RuMMS Android Malware Attacks via SMS Spam, Steals Money from Bank Accounts-Attacking users in Russia
To infect the potential victims, the malicious actors send them SMS texts containing links in the form of hxxp://yyyyyyyy[.]XXXX.ru/mms.apk, which is why FireEye has given the malware the name of “RuMMS.” The people who click on those links then become infected by the malware.
Sends only a simple SMS that lures the victim onto a website, with the promise of seeing a recent MMS message he received from a friend. The website asks the user to download an app to view the MMS, which in fact is the RuMMS malware. This app asks for admin privileges when installing, which most users tend to give. Once this happens, the malware’s first actions are hiding its icons from view, starting collecting data about each victim, and sending it to a C&C server.
Once installed, the malware requests device administrator privileges. Then, it starts running in the background, performing the following malicious actions:
1. Sending device information to a remote command and control (C2) server.
2. Contacting the C2 server for instructions.
3. Sending SMS messages to financial institutions to query account balances.
4. Uploading any incoming SMS messages (including the balance inquiry results) to the remote C2 server.
5. Sending C2-specified SMS messages to phone numbers in the victim’s contacts.
6. Forward incoming phone calls to intercept voice-based two-factor authentication.
From this point on, the malware will start acting as a fully-fledged banking trojan. RuMMS will query various online services to see if the user has bank accounts, and will try to authenticate using the data found on the device. The trojan is capable of intercepting SMS and voice-based two-factor authentication mechanisms, allowing it to pass through the best security measures banks can deploy.
Researchers said that during their investigations, RuMMS never stole more than 600 Ruble ($9 / €8) from victims. Taking small sums allows the attacker to hide the money among a user’s regular credit card transactions, which are usually about the same size.
In order to spread to as many devices as possible, RuMMS will also carry out one last operation, and that’s to access the victim’s contacts list and send out mass SMS messages, with the same spam message the victim received earlier.

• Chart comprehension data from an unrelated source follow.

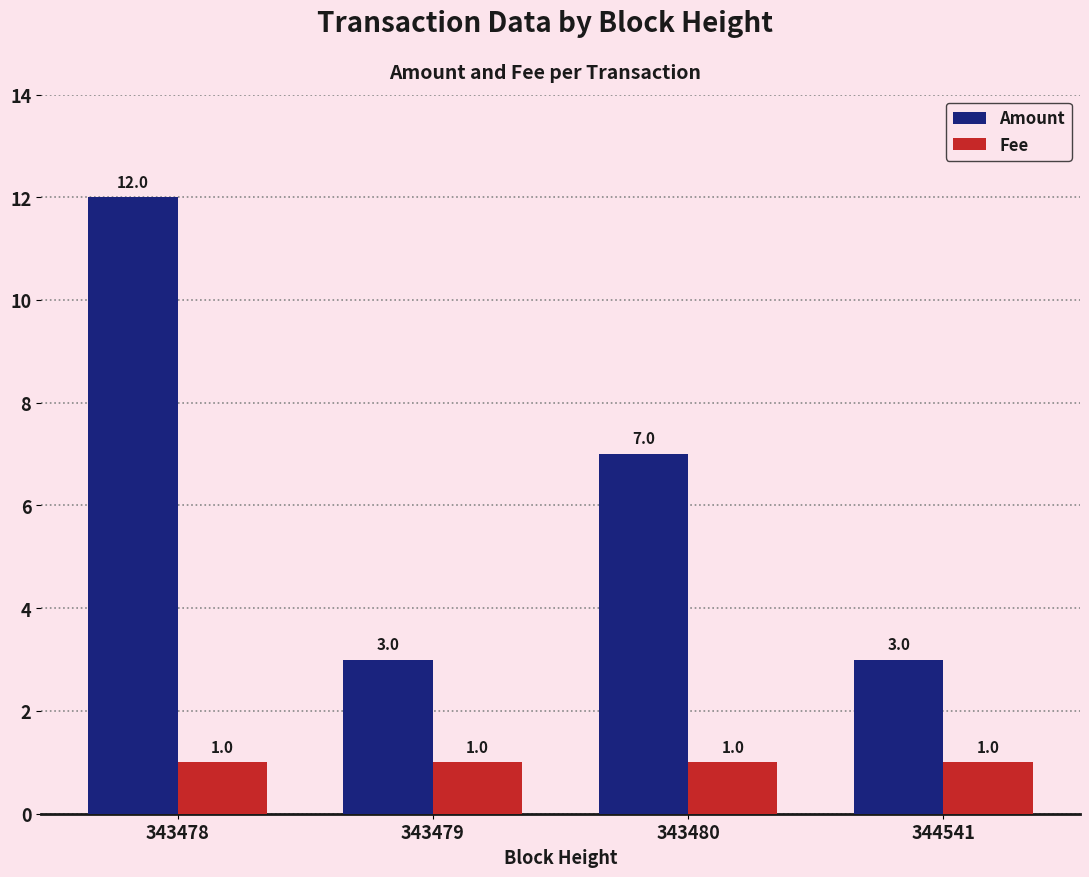

Which series has the largest range (max minus min)?

Amount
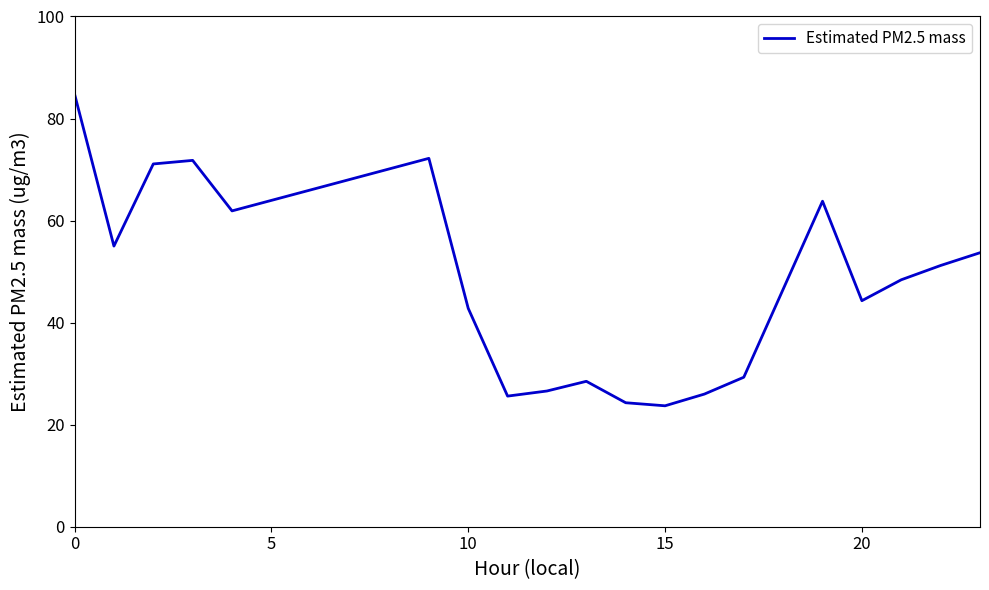

What is the minimum value shown in the chart?

23.7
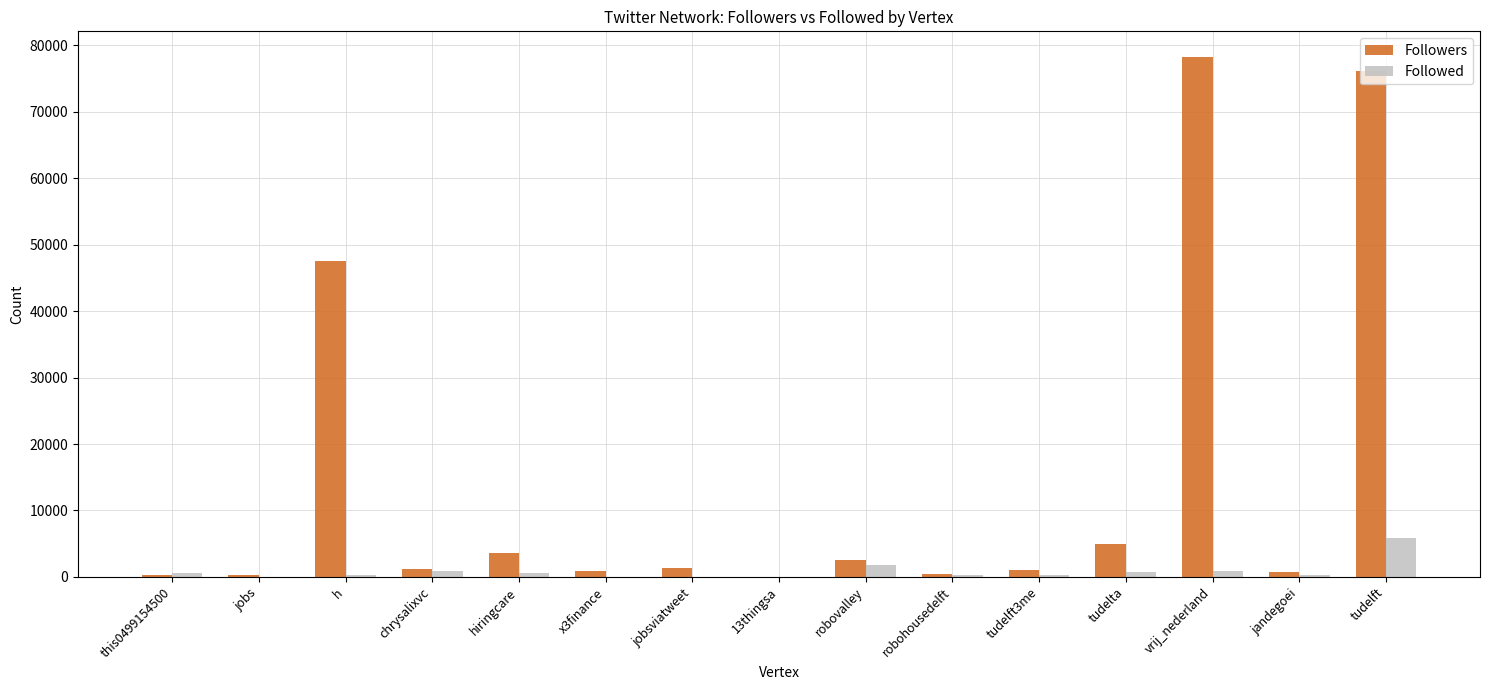

What is the total value across all series at this0499154500?

1016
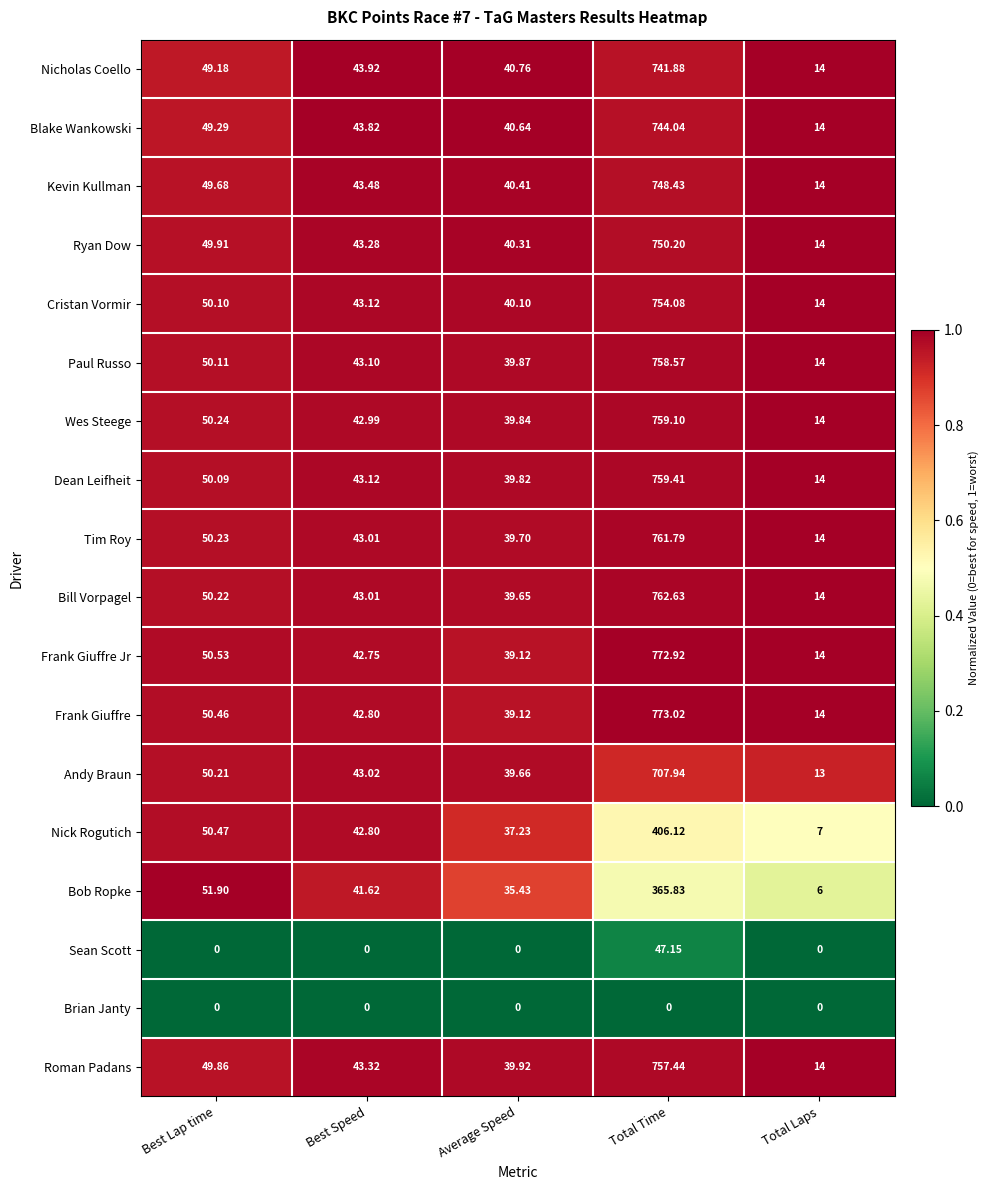

At which label does Dean Leifheit reach its peak?

Total Time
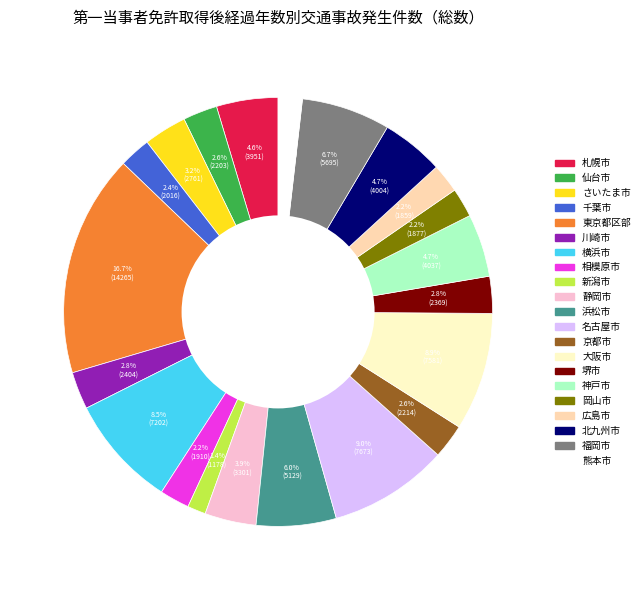

To the nearest percent, what is the combined percentage of 北九州市 and 相模原市?

7%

This dirty trick ensures that the crooks behind this operations don’t have to rely on their own data banks to infect users, and will count on the malware self-propagating, just like a classic worm virus. At the time of writing, FireEye says they’ve detected around 300 different versions of the malware, and that all domains where the malicious APK was once hosted are now clean and harmless.
Smishing (SMS phishing) offers a unique vector to infect mobile users. The recent RuMMS campaign shows that Smishing is still a popular means for threat actors to distribute their malware. SO be careful when responding to SMS on your mobile phones.